Data items

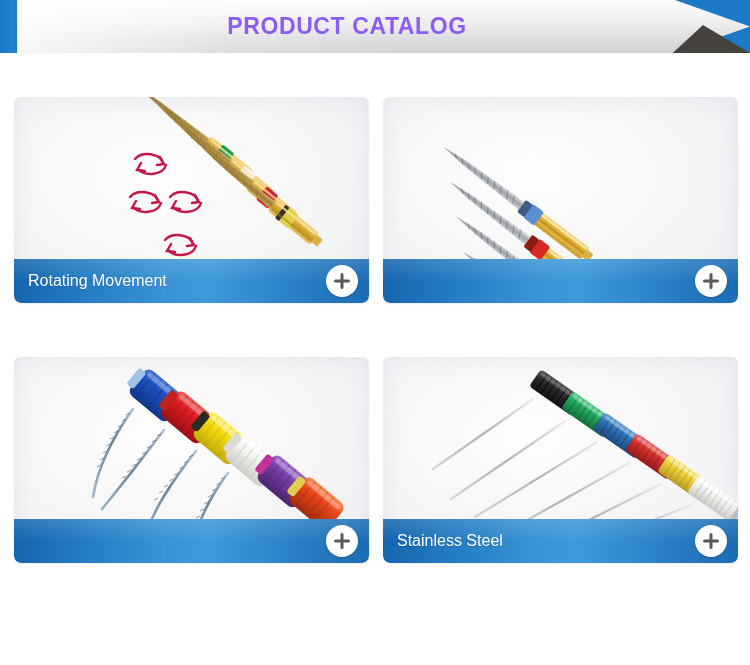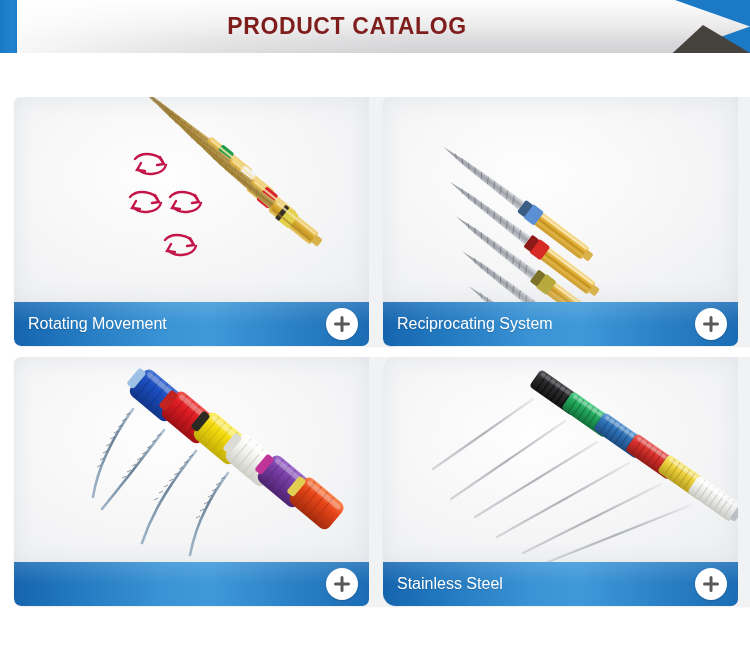"PRODUCT CATALOG" .header-title { color: #7f1d1d -> #8b5cf6 }
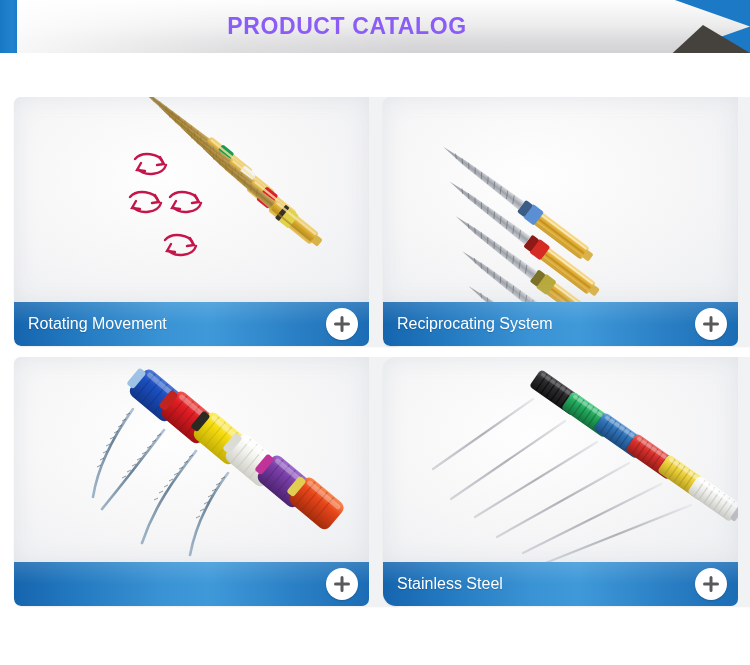"Rotating Movement" .card { height: 249px -> 206px; padding-left: 33px -> none }
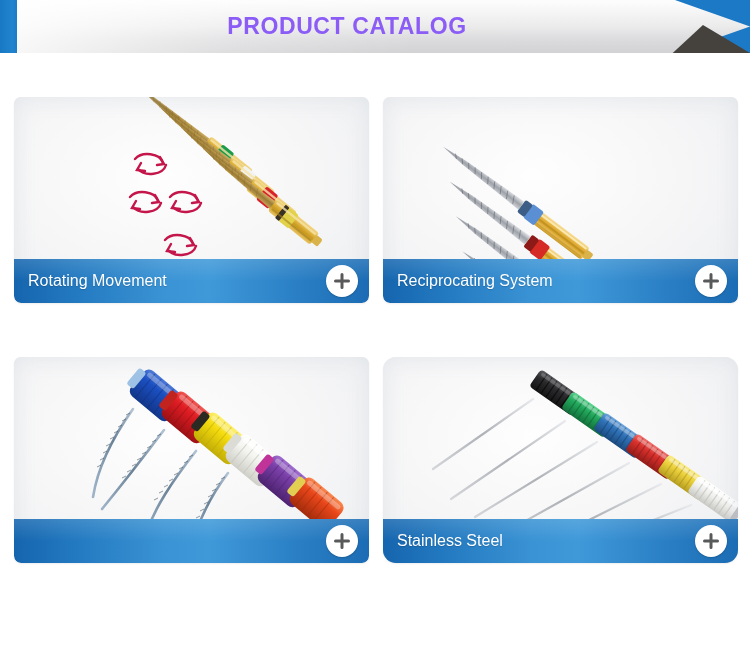"Reciprocating System" span.card-label-text { html: <span>Reciprocating System</span> -> none }
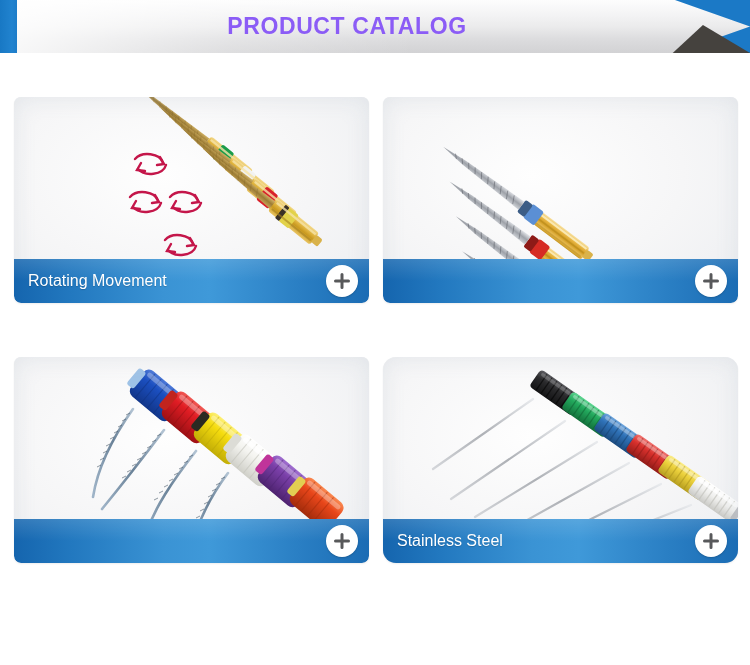"Stainless Steel" .card.pos-3 { border-radius: 13px -> none }
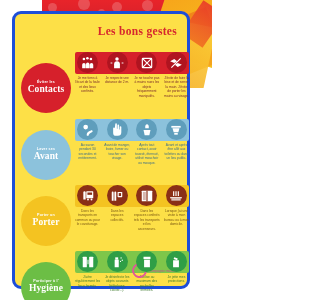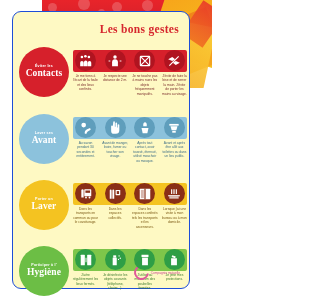"Les bons gestes" .card { background: #fef9c3 -> #fde047; border: 1px solid #1d4ed8 -> 3px solid #1d4ed8 }
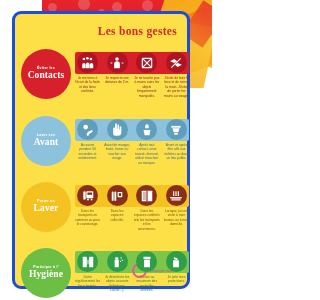"Contacts" .bubble { top: 0 -> 14px }
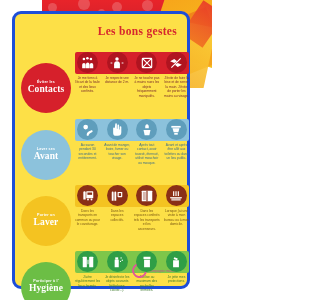"Laver" div.big { text: Laver -> Porter }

* _WHAT NEEDS TO BE DONE_
The answer should match the data above word for word, with no pictures in it.

* _YOUR SOLUTION_
"PRODUCT CATALOG" .header-title { color: #7f1d1d -> #8b5cf6 }
"Rotating Movement" .card { height: 249px -> 206px; padding-left: 33px -> none }
"Reciprocating System" span.card-label-text { html: <span>Reciprocating System</span> -> none }
"Stainless Steel" .card.pos-3 { border-radius: 13px -> none }
"Les bons gestes" .card { background: #fef9c3 -> #fde047; border: 1px solid #1d4ed8 -> 3px solid #1d4ed8 }
"Contacts" .bubble { top: 0 -> 14px }
"Laver" div.big { text: Laver -> Porter }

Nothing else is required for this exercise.